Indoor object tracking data
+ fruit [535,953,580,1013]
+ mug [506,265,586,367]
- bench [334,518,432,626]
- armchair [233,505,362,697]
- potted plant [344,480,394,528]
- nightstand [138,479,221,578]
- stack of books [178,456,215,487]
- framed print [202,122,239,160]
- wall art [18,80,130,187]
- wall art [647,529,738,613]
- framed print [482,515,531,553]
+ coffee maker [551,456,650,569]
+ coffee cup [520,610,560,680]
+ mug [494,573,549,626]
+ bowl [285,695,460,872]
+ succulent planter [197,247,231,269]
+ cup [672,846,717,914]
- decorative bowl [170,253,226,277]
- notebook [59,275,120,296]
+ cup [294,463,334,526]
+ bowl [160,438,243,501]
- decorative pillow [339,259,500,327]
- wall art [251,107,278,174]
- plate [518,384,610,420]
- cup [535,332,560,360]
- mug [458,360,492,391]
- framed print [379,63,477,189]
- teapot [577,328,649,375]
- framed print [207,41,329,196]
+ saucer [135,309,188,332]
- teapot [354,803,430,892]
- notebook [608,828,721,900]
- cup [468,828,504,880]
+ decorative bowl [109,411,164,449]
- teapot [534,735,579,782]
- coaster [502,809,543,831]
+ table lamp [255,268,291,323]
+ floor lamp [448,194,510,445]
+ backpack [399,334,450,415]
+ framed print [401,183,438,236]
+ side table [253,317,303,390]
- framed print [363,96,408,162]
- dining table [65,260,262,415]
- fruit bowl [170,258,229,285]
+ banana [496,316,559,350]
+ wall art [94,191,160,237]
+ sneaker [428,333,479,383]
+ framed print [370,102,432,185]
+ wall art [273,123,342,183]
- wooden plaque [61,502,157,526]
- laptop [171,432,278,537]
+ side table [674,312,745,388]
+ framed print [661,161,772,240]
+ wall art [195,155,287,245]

Problem description:
Could you type out every entry again exactly as it stands?

Task result:
+ fruit [535,953,580,1013]
+ mug [506,265,586,367]
- bench [334,518,432,626]
- armchair [233,505,362,697]
- potted plant [344,480,394,528]
- nightstand [138,479,221,578]
- stack of books [178,456,215,487]
- framed print [202,122,239,160]
- wall art [18,80,130,187]
- wall art [647,529,738,613]
- framed print [482,515,531,553]
+ coffee maker [551,456,650,569]
+ coffee cup [520,610,560,680]
+ mug [494,573,549,626]
+ bowl [285,695,460,872]
+ succulent planter [197,247,231,269]
+ cup [672,846,717,914]
- decorative bowl [170,253,226,277]
- notebook [59,275,120,296]
+ cup [294,463,334,526]
+ bowl [160,438,243,501]
- decorative pillow [339,259,500,327]
- wall art [251,107,278,174]
- plate [518,384,610,420]
- cup [535,332,560,360]
- mug [458,360,492,391]
- framed print [379,63,477,189]
- teapot [577,328,649,375]
- framed print [207,41,329,196]
+ saucer [135,309,188,332]
- teapot [354,803,430,892]
- notebook [608,828,721,900]
- cup [468,828,504,880]
+ decorative bowl [109,411,164,449]
- teapot [534,735,579,782]
- coaster [502,809,543,831]
+ table lamp [255,268,291,323]
+ floor lamp [448,194,510,445]
+ backpack [399,334,450,415]
+ framed print [401,183,438,236]
+ side table [253,317,303,390]
- framed print [363,96,408,162]
- dining table [65,260,262,415]
- fruit bowl [170,258,229,285]
+ banana [496,316,559,350]
+ wall art [94,191,160,237]
+ sneaker [428,333,479,383]
+ framed print [370,102,432,185]
+ wall art [273,123,342,183]
- wooden plaque [61,502,157,526]
- laptop [171,432,278,537]
+ side table [674,312,745,388]
+ framed print [661,161,772,240]
+ wall art [195,155,287,245]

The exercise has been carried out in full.